Essa versão está conectada aos pensamentos de Simone de Beauvoir (1908 - 1986), ativista política, feminista, teórica social e filósofa. “Pensei que o mito de Pandora merecia o olhar de uma mulher, um olhar de quem compreende a importância de contarmos nossas histórias por nós mesmas”, comenta.

Ela afirma que, desde a infância, sentia um incômodo com Pandora. E queria, assim como vários outras obras, repensar seu fim. “Hoje, a este incômodo, eu chamo de machismo. É o machismo estrutural que está entranhado em nossa sociedade, que nos mata e nos oprime, que eu denuncio nessa história”.

“Esse trabalho é uma provocação. Alguém desavisado pode achar que é só mais um texto em cordel, porém, ao mergulhar na história, poderá se perguntar coisas que talvez nunca lhe ocorreram, por exemplo: por que os valores dominantes na história da sociedade humana foram – e continuam sendo – os valores da cultura masculina? Como e de que forma se fundamentou e justificou uma hierarquia entre o masculino e o feminino? Quais as visões e representações encontramos sobre o sentido do ser homem e do ser mulher?”, reflete.

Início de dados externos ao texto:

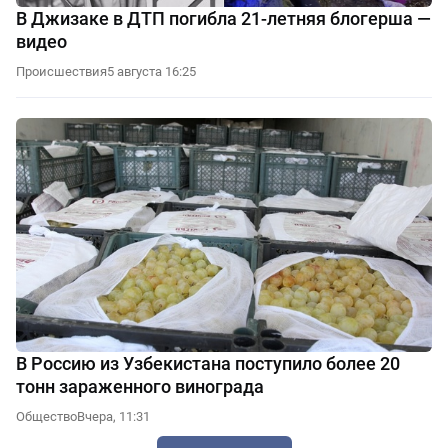
В Джизаке в ДТП погибла 21-летняя блогерша —
видео
Происшествия
5 августа 16:25
В Россию из Узбекистана поступило более 20
тонн зараженного винограда
Общество
Вчера, 11:31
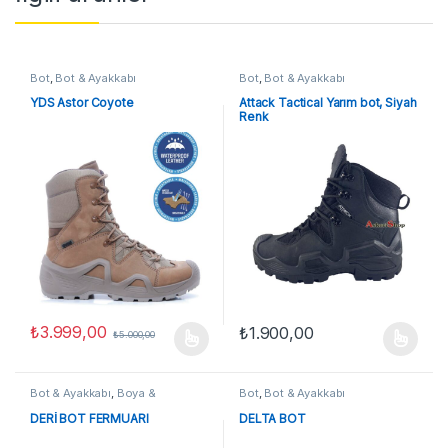
Bot
,
Bot & Ayakkabı
Bot
,
Bot & Ayakkabı
YDS Astor Coyote
Attack Tactical Yarım bot, Siyah
Renk
₺
3.999,00
₺
1.900,00
₺
5.000,00
Bu ürünün birden fazla varyasyonu var. Seçenekler ürün sayfasınd
Bu ürünün birden fazla varyasyon
Bot & Ayakkabı
,
Boya &
Bot
,
Bot & Ayakkabı
Tabanlıklar
DERİ BOT FERMUARI
DELTA BOT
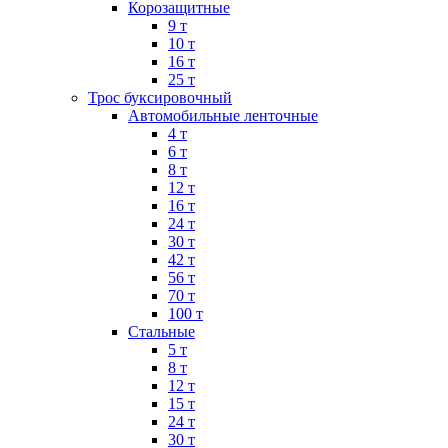
Корозащитные
9 т
10 т
16 т
25 т
Трос буксировочный
Автомобильные ленточные
4 т
6 т
8 т
12 т
16 т
24 т
30 т
42 т
56 т
70 т
100 т
Стальные
5 т
8 т
12 т
15 т
24 т
30 т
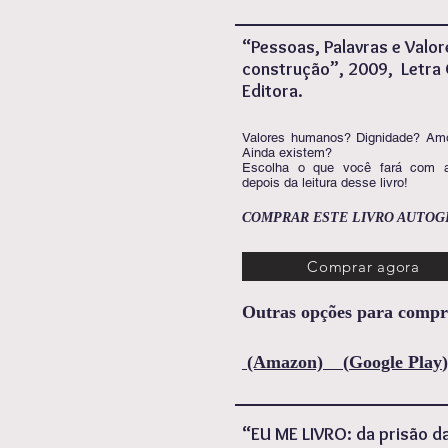
“Pessoas, Palavras e Valor
construção”, 2009, Letra 
Editora.
Valores humanos? Dignidade? Am
Ainda existem?
Escolha o que você fará com 
depois da leitura desse livro!
COMPRAR ESTE LIVRO AUTO
Comprar agora
Outras opções para compra
(Amazon)
(
Google Play
)
“EU ME LIVRO: da prisão d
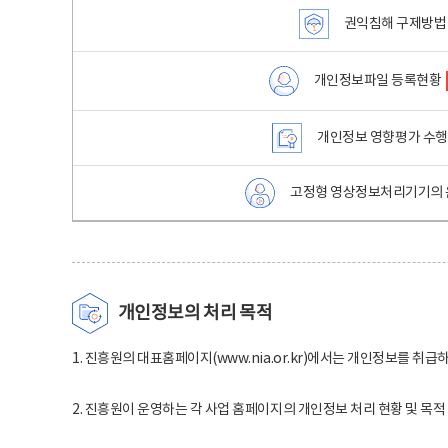
권익침해 구제방법
개인정보파일 등록현황
개인정보 영향평가 수
고정형 영상정보처리기기의 
개인정보의 처리 목적
1. 진흥원의 대표홈페이지(www.nia.or.kr)에서는 개인정보를 취급
2. 진흥원이 운영하는 각 사업 홈페이지의 개인정보 처리 현황 및 목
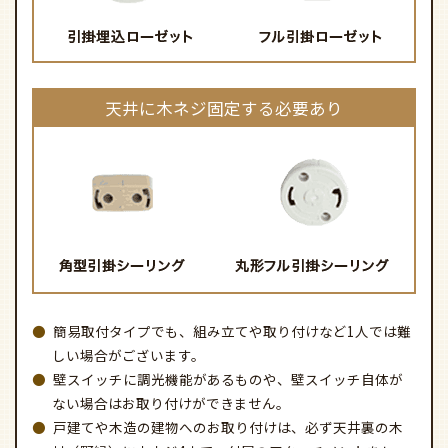
天井に木ネジ固定する必要あり
簡易取付タイプでも、組み立てや取り付けなど1人では難
しい場合がございます。
壁スイッチに調光機能があるものや、壁スイッチ自体が
ない場合はお取り付けができません。
戸建てや木造の建物へのお取り付けは、必ず天井裏の木
材（野縁）に木ネジ4本で、付属のアタッチメントをしっ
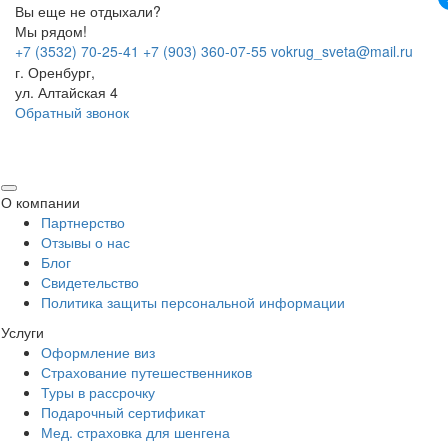
Вы еще не отдыхали?
Мы рядом!
+7 (3532) 70-25-41
+7 (903) 360-07-55
vokrug_sveta@mail.ru
г. Оренбург,
ул. Алтайская 4
Обратный звонок
Меню
О компании
Партнерство
Отзывы о нас
Блог
Свидетельство
Политика защиты персональной информации
Услуги
Оформление виз
Страхование путешественников
Туры в рассрочку
Подарочный сертификат
Мед. страховка для шенгена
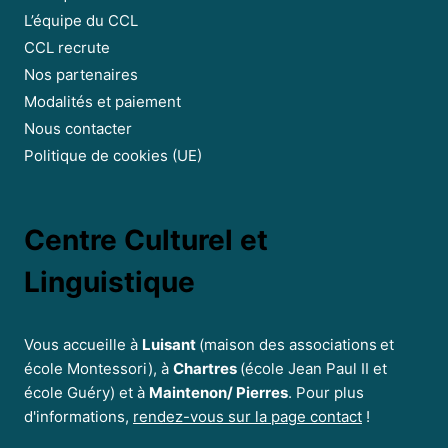
L’équipe du CCL
CCL recrute
Nos partenaires
Modalités et paiement
Nous contacter
Politique de cookies (UE)
Centre Culturel et
Linguistique
Vous accueille à
Luisant
(maison des associations
et
école Montessori), à
Chartres
(école Jean Paul II et
école Guéry) et à
Maintenon/ Pierres
. Pour plus
d'informations,
rendez-vous sur la page contact
!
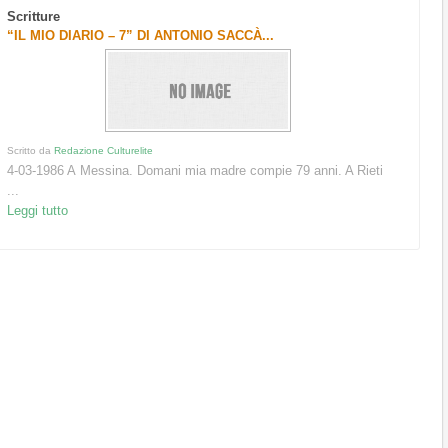
Scritture
“IL MIO DIARIO – 7” DI ANTONIO SACCÀ...
Scritto da
Redazione Culturelite
4-03-1986 A Messina. Domani mia madre compie 79 anni. A Rieti
...
Leggi tutto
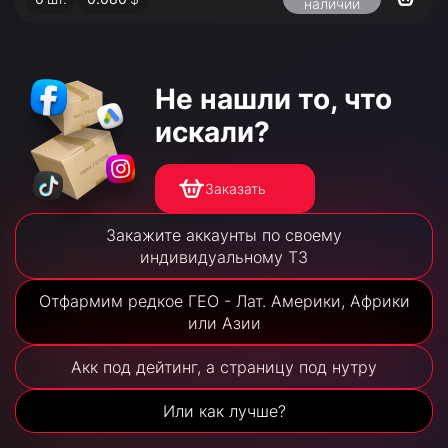
наличии
Не нашли то,
что
искали?
Заказать
Закажите аккаунты по своему
индивидуальному ТЗ
Отфармим редкое ГЕО - Лат. Америки, Африки
или Азии
Акк под дейтинг, а страницу под нутру
Или как лучше?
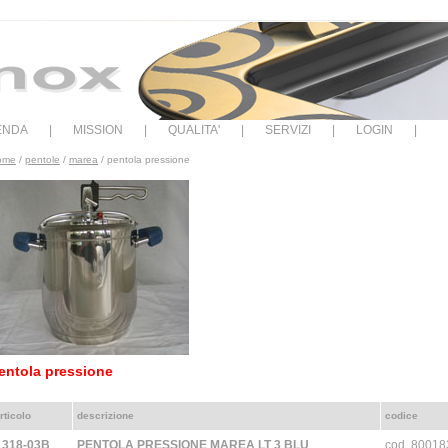
IENDA
|
MISSION
|
QUALITA'
|
SERVIZI
|
LOGIN
|
ome
/
pentole
/
marea
/ pentola pressione
entola pressione
rticolo
descrizione
codice
*
318-03B
PENTOLA PRESSIONE MAREA LT 3 BLU
cod. 8001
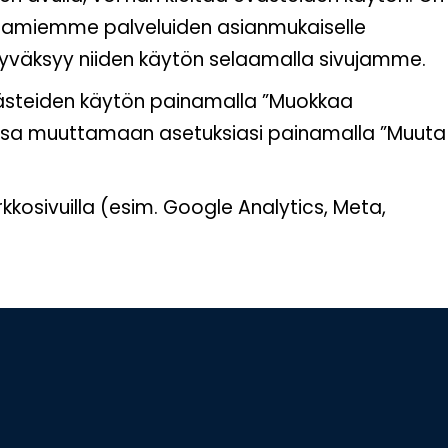
tarjoamiemme palveluiden asianmukaiselle
ä hyväksyy niiden käytön selaamalla sivujamme.
västeiden käytön painamalla ”Muokkaa
ttaessa muuttamaan asetuksiasi painamalla ”Muuta
osivuilla (esim. Google Analytics, Meta,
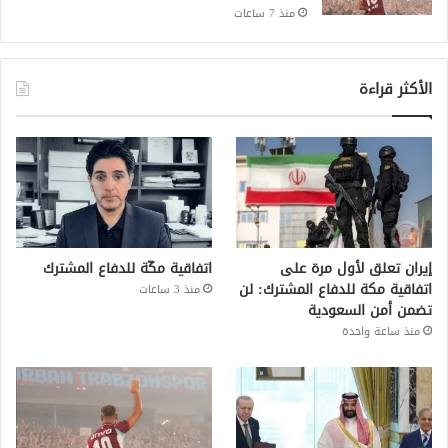
منذ 7 ساعات
الأكثر قراءة
إيران تعلق لأول مرة على
اتفاقية مكّة للدفاع المشترك
اتفاقية مكة للدفاع المشترك: لن
منذ 3 ساعات
تضمن أمن السعودية
منذ ساعة واحدة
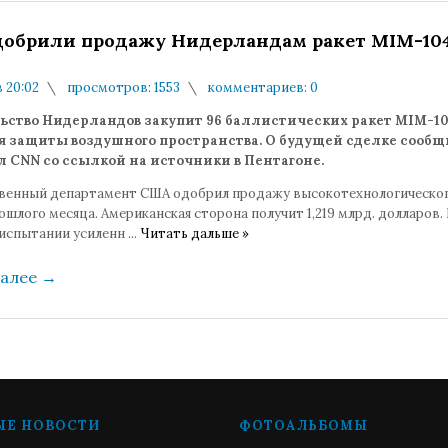
обрили продажу Нидерландам ракет MIM-10
в 20:02
просмотров: 1553
комментариев: 0
ьство Нидерландов закупит 96 баллистических ракет MIM-1
ля защиты воздушного пространства. О будущей сделке сооб
ал
CNN со ссылкой на источники в Пентагоне.
венный департамент США одобрил продажу высокотехнологическо
ошлого месяца. Американская сторона получит 1,219 млрд. долларов.
испытании усиленн
...
Читать дальше »
далее
→
ЫЕ НОВОСТИ
ФОТОАЛЬБОМЫ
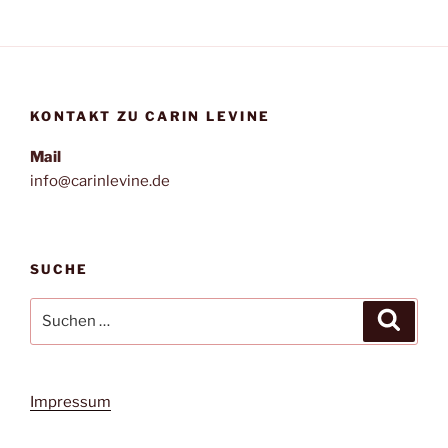
KONTAKT ZU CARIN LEVINE
Mail
info@carinlevine.de
SUCHE
Suchen
Suche
nach:
Impressum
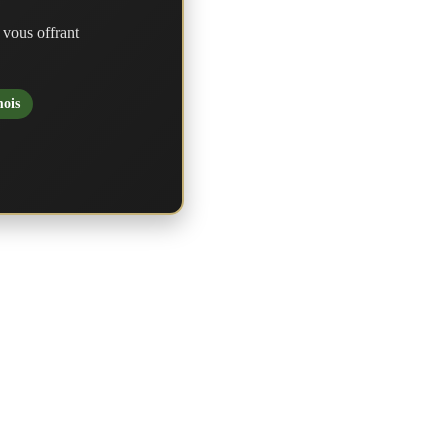
 vous offrant
mois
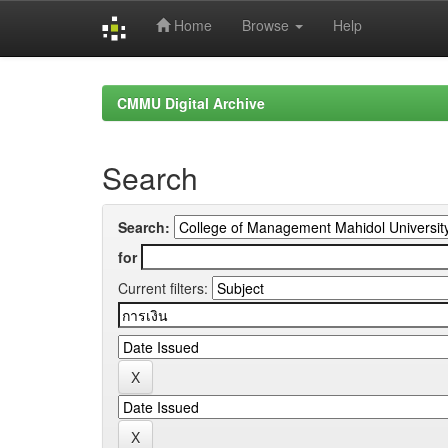
Home
Browse
Help
Skip
navigation
CMMU Digital Archive
Search
Search:
for
Current filters:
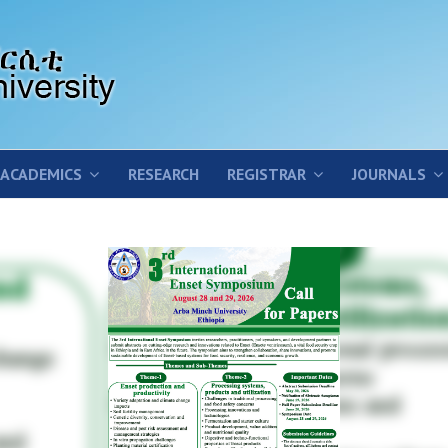
ACADEMICS
RESEARCH
REGISTRAR
JOURNALS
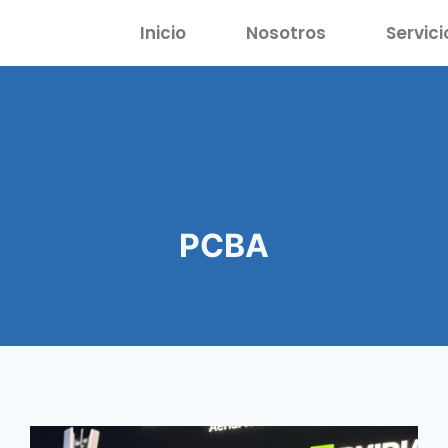
Inicio
Nosotros
Servici
PCBA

“Pandora” está disponível gratuitamente na internet, por meio do site Calameo. As ilustrações da capa e das outras páginas da obra foram feitas pela xilogravurista Gabrielle Longobardi.

Trabalhos como editora

A trajetória profissional de Julie Oliveira tem uma missão principal: repensar e firmar o espaço da mulher na literatura de cordel. Um de seus projetos, por exemplo, é o Cordel de Mulher, um selo para publicação de autoras. “O Cordel de Mulher surgiu pela necessidade de criar oportunidades de protagonismo para as mulheres cordelistas e outras mulheres ligadas à cultura popular (xilogravadoras, editoras, folheteiras). Muitas vezes, os eventos do gênero e os literários, em geral, contemplam um número de homens muito maior que o número de mulheres, e isso não se dá pela ausência de mulheres no meio”, diz.

O mercado do cordel ainda é um espaço dominado por homens. E, nas histórias mais tradicionais, a figura feminina costuma ser representada através de estereótipos. “Mas, ao contrário do que ainda se pensa, somos muitas, e hoje mais do que nunca. Vale dizer também que a mulher cordelista não é algo tão recente como se pensa, tendo em vista registros datados de 1938, data que possivelmente houve a publicação da primeira mulher cordelista, chamada Maria das Neves Baptista Pimentel. Por causa das questões da época, ela publicou sob o pseudônimo de Altino Alagoano, nome de seu esposo”, recorda.

Entretanto, ela avalia que o cenário atual é diferente em alguns aspectos, porque mulheres cordelistas já conquistaram um espaço considerável. “Há muitas lutas, mas também há muitas conquistas”, pondera. Para ela, o movimento crescente de escritoras em editoras tradicionais ou independentes faz parte de uma mudança de olhar. “São passos que percorremos rumo a um futuro, de fato, mais equitativo. Então, eu vejo esse movimento todo com muita alegria e com a consciência de que são resultados de uma luta secular”, reflete.

O trabalho de Julie também é o de romper os limites da literatura e lutar por uma arte acessível. E, em 2022, esses são seus principais objetivos: “apresentar o cordel em suas múltiplas facetas, rompendo os limites de que a literatura é para ‘estar aqui ou ali’. Eu acredito e trabalho por uma arte democrática e acessível, e, para que isso seja real, é preciso que essa poesia esteja nos lugares mais improváveis. Assim será”.